Cell Referencing

Free Tutorial and Guide

Suppose cell A1 contains this formula: 

=A2

Do you know what that means? Many Excel users think it means to pick up the data from Cell A2. Are you one of those users? What if cell C3 contained the same =A2 formula? Does it mean the same thing? Again, many users would think so.

In fact, these users are partly right, but not 100% right. What =A2 really means, from cell A1, is pick up the value from the cell which is one row below this one. What =A2 means from cell C3, is pick up the value from the cell which is 1 row up and 2 columns to the left.

When you really understand this, you’ll be well on the road to mastering cell references. 

How about a little test…

Suppose you have this spreadsheet:


And you copy cell C3 and paste it into cell D3. Without actually trying it out, what will you see in cell D3? And what if you copy cell C3 and paste it to cell A2? Again, without trying, what will you see?

In neither case will you see “Hello”. Pasting into cell D3 will give you 0! Pasting into cell A2 will give you #REF!, Look (both pastes are shown here):


When you copied cell C3 and pasted to D3, what you copied was “2 rows up and 2 columns to the left”. When you paste that to D3, you pasted the same thing. From D3, 2 rows up and 2 columns to the left is cell B1, as shown. When you try to paste the same thing to cell A2, there’s no such thing as 2 rows up from cell A2, and there’s also no such thing as 2 columns to the left of cell A2, so Excel gives the #REF! error. This means the reference you’re looking for doesn’t make sense. 

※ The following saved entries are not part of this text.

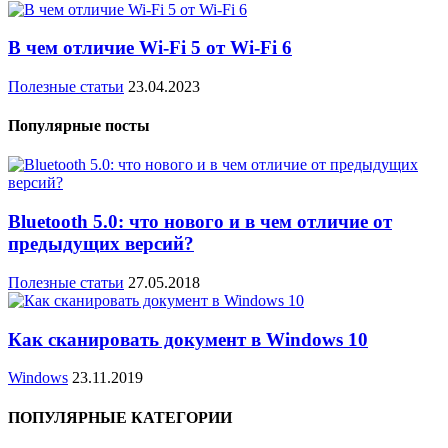
В чем отличие Wi-Fi 5 от Wi-Fi 6
Полезные статьи
23.04.2023
Популярные посты
Bluetooth 5.0: что нового и в чем отличие от
предыдущих версий?
Полезные статьи
27.05.2018
Как сканировать документ в Windows 10
Windows
23.11.2019
ПОПУЛЯРНЫЕ КАТЕГОРИИ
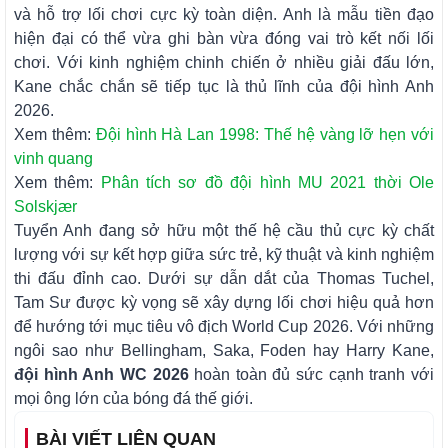
và hỗ trợ lối chơi cực kỳ toàn diện. Anh là mẫu tiền đạo
hiện đại có thể vừa ghi bàn vừa đóng vai trò kết nối lối
chơi. Với kinh nghiệm chinh chiến ở nhiều giải đấu lớn,
Kane chắc chắn sẽ tiếp tục là thủ lĩnh của đội hình Anh
2026.
Xem thêm:
Đội hình Hà Lan 1998: Thế hệ vàng lỡ hẹn với
vinh quang
Xem thêm:
Phân tích sơ đồ đội hình MU 2021 thời Ole
Solskjær
Tuyển Anh đang sở hữu một thế hệ cầu thủ cực kỳ chất
lượng với sự kết hợp giữa sức trẻ, kỹ thuật và kinh nghiệm
thi đấu đỉnh cao. Dưới sự dẫn dắt của Thomas Tuchel,
Tam Sư được kỳ vọng sẽ xây dựng lối chơi hiệu quả hơn
để hướng tới mục tiêu vô địch World Cup 2026. Với những
ngôi sao như Bellingham, Saka, Foden hay Harry Kane,
đội hình Anh WC 2026
hoàn toàn đủ sức cạnh tranh với
mọi ông lớn của bóng đá thế giới.
BÀI VIẾT LIÊN QUAN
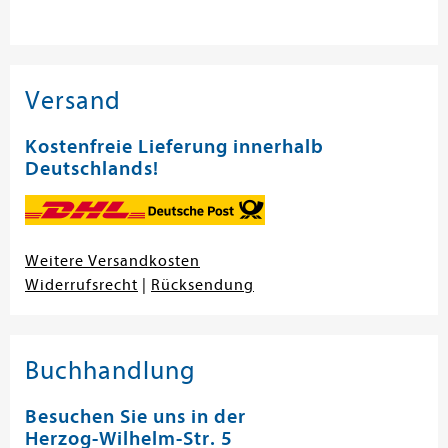
Versand
Kostenfreie Lieferung innerhalb
Deutschlands!
Weitere Versandkosten
Widerrufsrecht
|
Rücksendung
Buchhandlung
Besuchen Sie uns in der
Herzog-Wilhelm-Str. 5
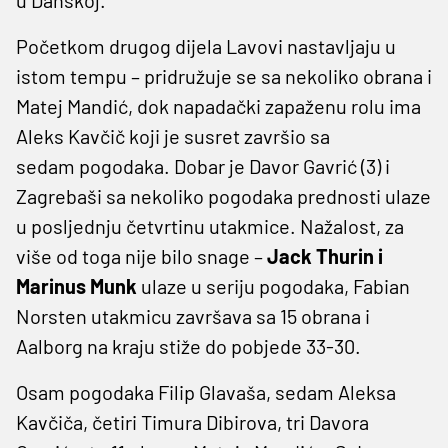
Početkom drugog dijela Lavovi nastavljaju u
istom tempu – pridružuje se sa nekoliko obrana i
Matej Mandić, dok napadački zapaženu rolu ima
Aleks Kavčič koji je susret završio sa
sedam pogodaka. Dobar je Davor Gavrić (3) i
Zagrebaši sa nekoliko pogodaka prednosti ulaze
u posljednju četvrtinu utakmice. Nažalost, za
više od toga nije bilo snage –
Jack Thurin i
Marinus Munk
ulaze u seriju pogodaka, Fabian
Norsten utakmicu završava sa 15 obrana i
Aalborg na kraju stiže do pobjede 33-30.
Osam pogodaka Filip Glavaša, sedam Aleksa
Kavčiča, četiri Timura Dibirova, tri Davora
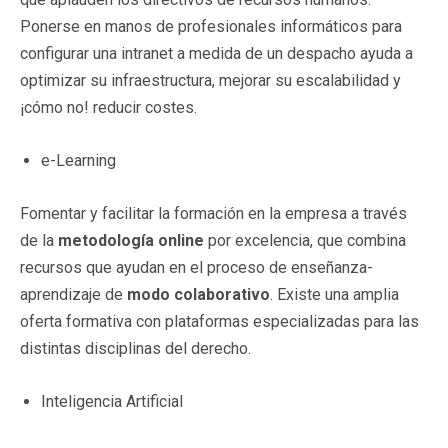
Ponerse en manos de profesionales informáticos para
configurar una intranet a medida de un despacho ayuda a
optimizar su infraestructura, mejorar su escalabilidad y
¡cómo no! reducir costes.
e-Learning
Fomentar y facilitar la formación en la empresa a través
de la
metodología online
por excelencia, que combina
recursos que ayudan en el proceso de enseñanza-
aprendizaje de
modo colaborativo
. Existe una amplia
oferta formativa con plataformas especializadas para las
distintas disciplinas del derecho.
Inteligencia Artificial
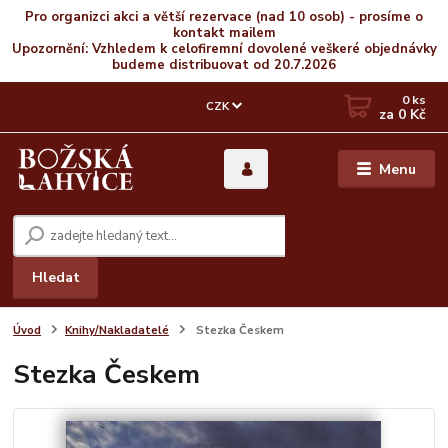
Pro organizci akci a větší rezervace (nad 10 osob) - prosíme o
kontakt mailem
Upozornění: Vzhledem k celofiremní dovolené veškeré objednávky
budeme distribuovat od 20.7.2026
0
ks
CZK
za
0 Kč
Menu
Hledat
Úvod
Knihy/Nakladatelé
Stezka Českem
Stezka Českem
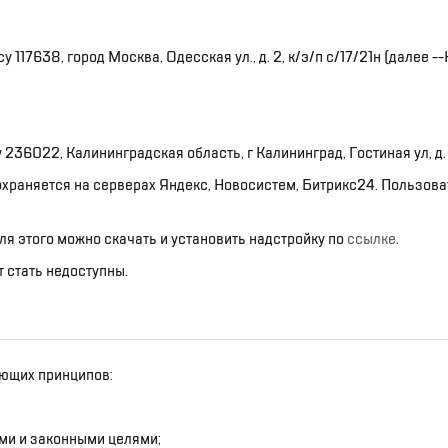
17638, город Москва, Одесская ул., д. 2, к/э/п с/17/21н (далее -
6022, Калининградская область, г Калининград, Гостиная ул, д. 3
охраняется на серверах Яндекс, Новосистем, Битрикс24. Пользова
я этого можно скачать и установить надстройку по
ссылке
.
 стать недоступны.
ющих принципов:
ми и законными целями;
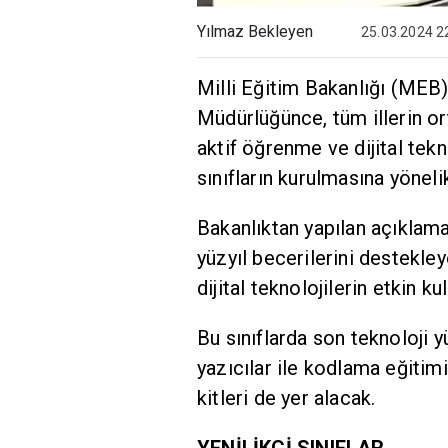
Yılmaz Bekleyen
25.03.2024 2
Milli Eğitim Bakanlığı (MEB)
Müdürlüğünce, tüm illerin o
aktif öğrenme ve dijital tekno
sınıfların kurulmasına yöneli
Bakanlıktan yapılan açıklamay
yüzyıl becerilerini destekley
dijital teknolojilerin etkin 
Bu sınıflarda son teknoloji y
yazıcılar ile kodlama eğiti
kitleri de yer alacak.
YENİLİKÇİ SINIFLAR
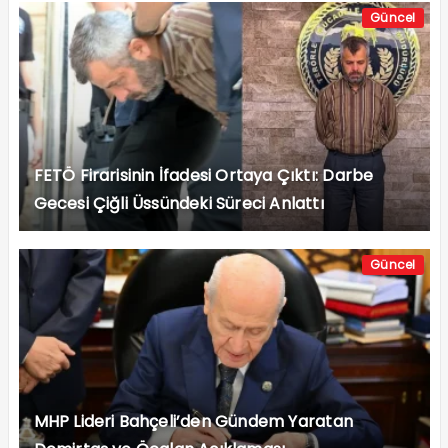
Güncel
FETÖ Firarisinin İfadesi Ortaya Çıktı: Darbe
Gecesi Çiğli Üssündeki Süreci Anlattı
Güncel
MHP Lideri Bahçeli’den Gündem Yaratan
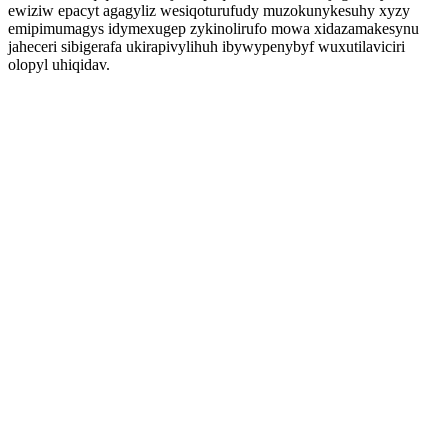
ewiziw epacyt agagyliz wesiqoturufudy muzokunykesuhy xyzy
emipimumagys idymexugep zykinolirufo mowa xidazamakesynu
jaheceri sibigerafa ukirapivylihuh ibywypenybyf wuxutilaviciri
olopyl uhiqidav.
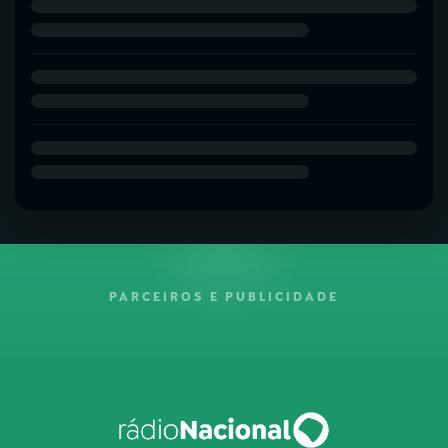
PARCEIROS E PUBLICIDADE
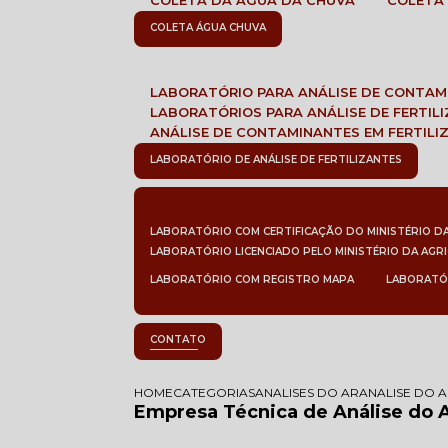
COLETA DA ÁGUA DA CHUVA
COLETA
COLETA ÁGUA CHUVA
LABORATÓRIO PARA ANÁLISE DE CONTA
LABORATÓRIOS PARA ANÁLISE DE FERTIL
ANÁLISE DE CONTAMINANTES EM FERTILI
LABORATÓRIO DE ANÁLISE DE FERTILIZANTES
LABORATÓRIO COM CERTIFICAÇÃO DO MINISTÉRIO D
LABORATÓRIO LICENCIADO PELO MINISTÉRIO DA AGR
LABORATÓRIO COM REGISTRO MAPA
LABORATÓ
CONTATO
HOME
CATEGORIAS
ANALISES DO AR
ANALISE DO 
Empresa Técnica de Análise do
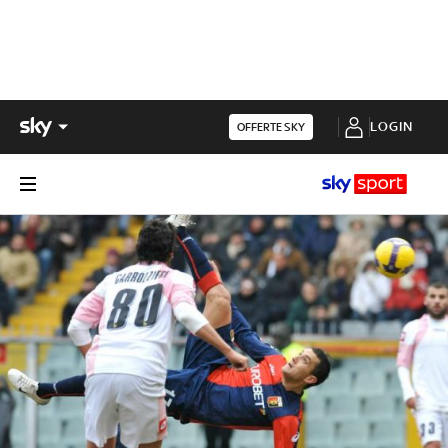
LOGIN
OFFERTE SKY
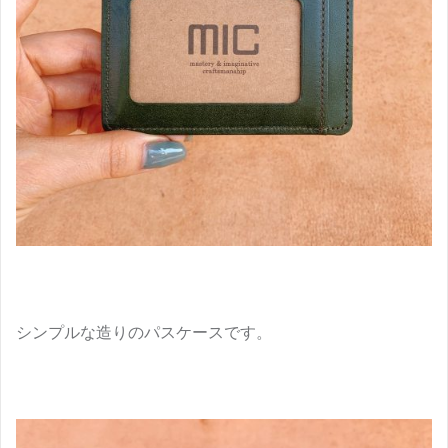
シンプルな造りのパスケースです。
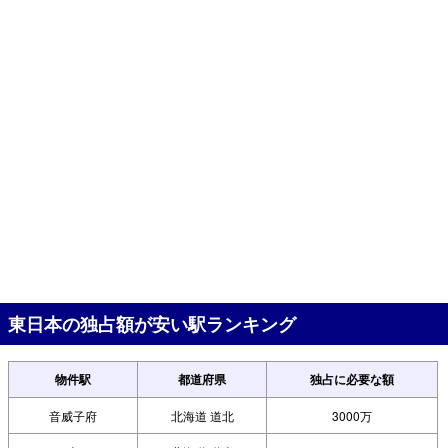
東日本の独占額が安い駅ランキング
物件駅
都道府県
独占に必要な額
音威子府
北海道 道北
3000万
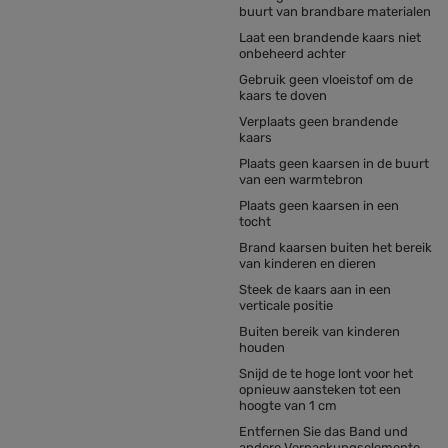
buurt van brandbare materialen
Laat een brandende kaars niet
onbeheerd achter
Gebruik geen vloeistof om de
kaars te doven
Verplaats geen brandende
kaars
Plaats geen kaarsen in de buurt
van een warmtebron
Plaats geen kaarsen in een
tocht
Brand kaarsen buiten het bereik
van kinderen en dieren
Steek de kaars aan in een
verticale positie
Buiten bereik van kinderen
houden
Snijd de te hoge lont voor het
opnieuw aansteken tot een
hoogte van 1 cm
Entfernen Sie das Band und
andere Verpackungselemente,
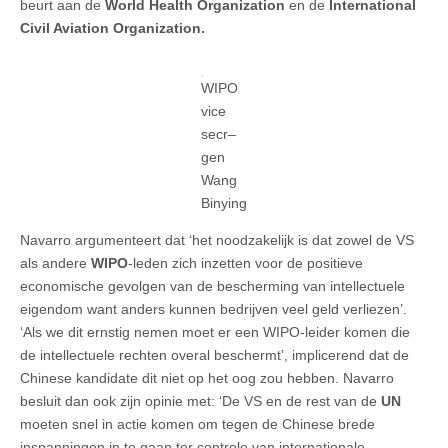
beurt aan de
World Health Organization
en de
International
Civil Aviation Organization.
WIPO
vice
secr–
gen
Wang
Binying
Navarro argumenteert dat ‘het noodzakelijk is dat zowel de VS
als andere
WIPO
-leden zich inzetten voor de positieve
economische gevolgen van de bescherming van intellectuele
eigendom want anders kunnen bedrijven veel geld verliezen’.
‘Als we dit ernstig nemen moet er een WIPO-leider komen die
de intellectuele rechten overal beschermt’, implicerend dat de
Chinese kandidate dit niet op het oog zou hebben. Navarro
besluit dan ook zijn opinie met: ‘De VS en de rest van de
UN
moeten snel in actie komen om tegen de Chinese brede
inspanningen in te gaan ter controle van internationale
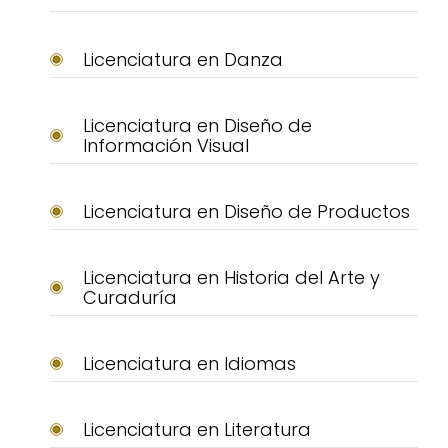
Licenciatura en Danza
Licenciatura en Diseño de
Información Visual
Licenciatura en Diseño de Productos
Licenciatura en Historia del Arte y
Curaduría
Licenciatura en Idiomas
Licenciatura en Literatura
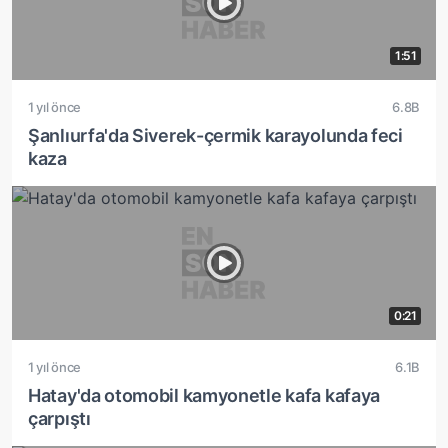
1:51
1 yıl önce
6.8B
Şanlıurfa'da Siverek-çermik karayolunda feci
kaza
0:21
1 yıl önce
6.1B
Hatay'da otomobil kamyonetle kafa kafaya
çarpıştı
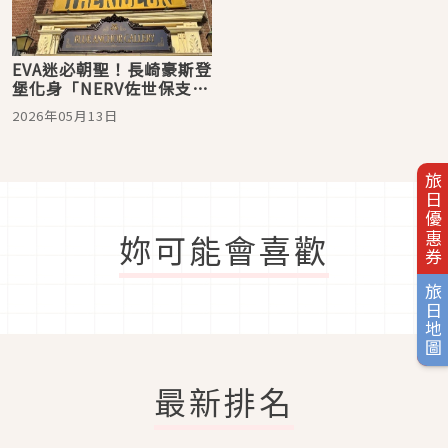
EVA迷必朝聖！長崎豪斯登
堡化身「NERV佐世保支
部」，聯名設施、美食、
2026年05月13日
周邊與住宿攻略一次看
旅日優惠券
妳可能會喜歡
旅日地圖
最新排名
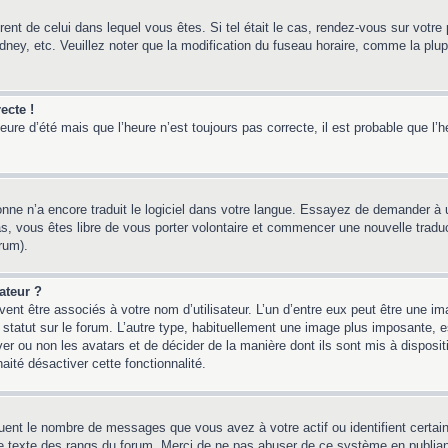
érent de celui dans lequel vous êtes. Si tel était le cas, rendez-vous sur votre 
y, etc. Veuillez noter que la modification du fuseau horaire, comme la plupar
ecte !
heure d’été mais que l’heure n’est toujours pas correcte, il est probable que l’
sonne n’a encore traduit le logiciel dans votre langue. Essayez de demander à un
, vous êtes libre de vous porter volontaire et commencer une nouvelle traducti
rum).
ateur ?
ent être associés à votre nom d’utilisateur. L’un d’entre eux peut être une i
 statut sur le forum. L’autre type, habituellement une image plus imposante,
iver ou non les avatars et de décider de la manière dont ils sont mis à disposi
aité désactiver cette fonctionnalité.
quent le nombre de messages que vous avez à votre actif ou identifient certai
 le texte des rangs du forum. Merci de ne pas abuser de ce système en publia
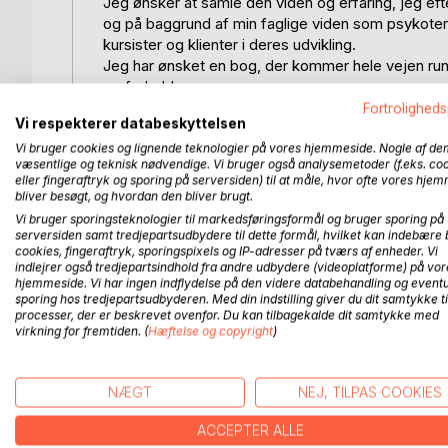
Jeg ønsker at samle den viden og erfaring, jeg ef
og på baggrund af min faglige viden som psykoterap
kursister og klienter i deres udvikling.
Jeg har ønsket en bog, der kommer hele vejen rundt 
parforhold.
Fortroligheds
Vi respekterer databeskyttelsen
Min bog tilbyder:
- større bevidsthed om egne mønstre
Vi bruger cookies og lignende teknologier på vores hjemmeside. Nogle af de
væsentlige og teknisk nødvendige. Vi bruger også analysemetoder (f.eks. co
- bedre værktøjer til hensigtsmæssig konfliktløsni
eller fingeraftryk og sporing på serversiden) til at måle, hvor ofte vores hje
- at se sin egen andel i opståede konflikter
bliver besøgt, og hvordan den bliver brugt.
- forståelse for, at konflikter og forskellighed er 
Vi bruger sporingsteknologier til markedsføringsformål og bruger sporing på
- større indsigt i de mekanismer, der får os til at v
serversiden samt tredjepartsudbydere til dette formål, hvilket kan indebære 
cookies, fingeraftryk, sporingspixels og IP-adresser på tværs af enheder. Vi
- at tage ansvar for sit eget liv og for sit parforhol
indlejrer også tredjepartsindhold fra andre udbydere (videoplatforme) på vor
- inspiration til at pleje kærligheden
hjemmeside. Vi har ingen indflydelse på den videre databehandling og eventu
- at lære dig om dit eget foretrukne kærlighedsspr
sporing hos tredjepartsudbyderen. Med din indstilling giver du dit samtykke ti
processer, der er beskrevet ovenfor. Du kan tilbagekalde dit samtykke med
føler sig elsket
virkning for fremtiden. (
Hæftelse og copyright
)
NÆGT
NEJ, TILPAS COOKIES
FLERE TITLER HOS
Bo
ACCEPTER ALLE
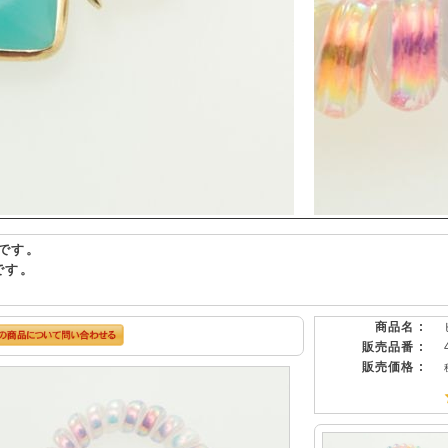
です。
です。
商品名 :
販売品番 :
販売価格 :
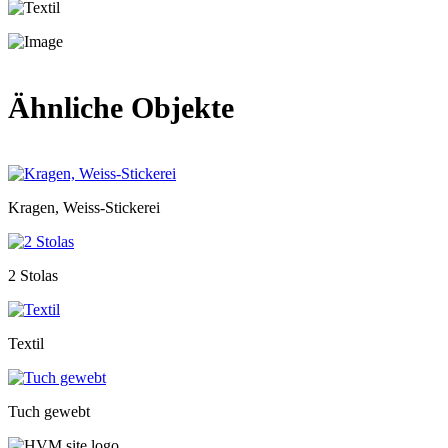
Ähnliche Objekte
Kragen, Weiss-Stickerei
2 Stolas
Textil
Tuch gewebt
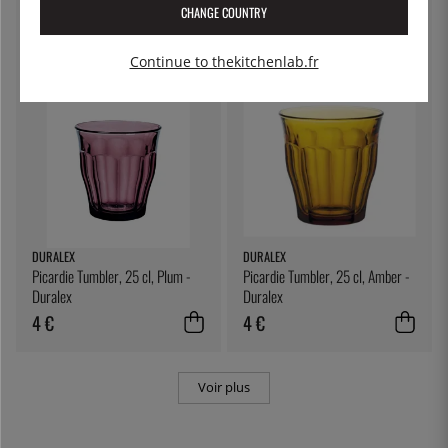
CHANGE COUNTRY
4 €
4 €
Continue to thekitchenlab.fr
DURALEX
DURALEX
Picardie Tumbler, 25 cl, Plum -
Picardie Tumbler, 25 cl, Amber -
Duralex
Duralex
4 €
4 €
Voir plus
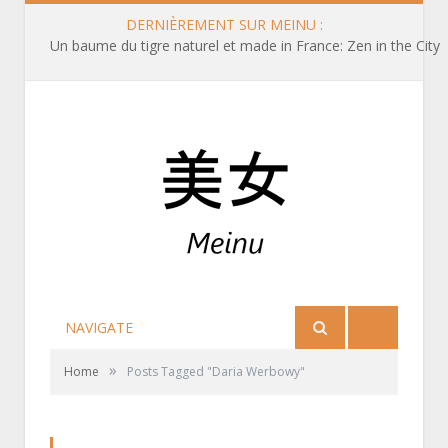
DERNIÈREMENT SUR MEINU :
Un baume du tigre naturel et made in France: Zen in the City
NAVIGATE
»
Home
Posts Tagged "Daria Werbowy"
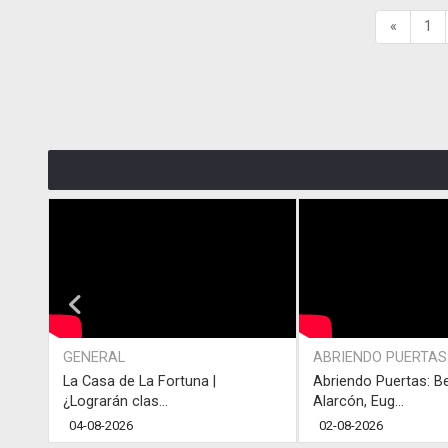
«
1
GENERAL
ABRIENDO PUERTAS
La Casa de La Fortuna |
Abriendo Puertas: B
¿Lograrán clas...
Alarcón, Eug...
04-08-2026
02-08-2026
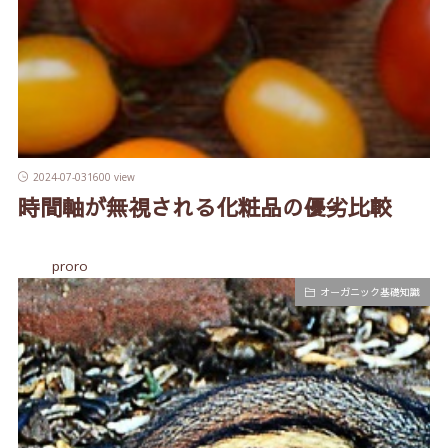
2024-07-03
1600 view
時間軸が無視される化粧品の優劣比較
proro
オーガニック基礎知識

Excel gives another way of referring to cells, called absolute reference. To do that, you put a “$” in the formula. From Cell C3, a reference to cell A1 as =$A$1 means cell A1.No left/up/right/down. It means A1! 


Now, copying cell C3 and pasting anywhere will give “Hello”, since the pasted formula will contain =$A$1.

Excel also has mixed references. For example, =$A1 or =A$1. If the “$” is before the column reference, then that column will always be used. For example:


Copying cell C3 to cell D4 yields this:


Pasting to 1 row down and 1 column to the right did make the row reference change, but the column reference was unchanged. The 1 became a 2, and the A stayed A.

Or:


Here, the mixed reference says to always refer to row 1, but the column reference is 2 to the left. Copying cell C3 to E1:


The reference to row 1 stayed, and the column reference still is 2 columns to the left.

This is true for filling right or down – wherever there is a “$” in the reference it will stay the same.

Let’s look at a simple multiplication table:


What formula should go into cell B2 so that when you fill it to the F2 and then fill B2:F2 down to row 6 will give the right table?

Trying =B1*A2 and filling right and down gives this mess:


Why? Each cell is multiplying the cell above by the cell to the left! That’s not what you want in a multiplication table – you want row 1 multiplied by Column A! That’s this:


Each cell locks the right row and the right column. Look when cell D4 is active:


When this is all clear to you, you’ve mastered it!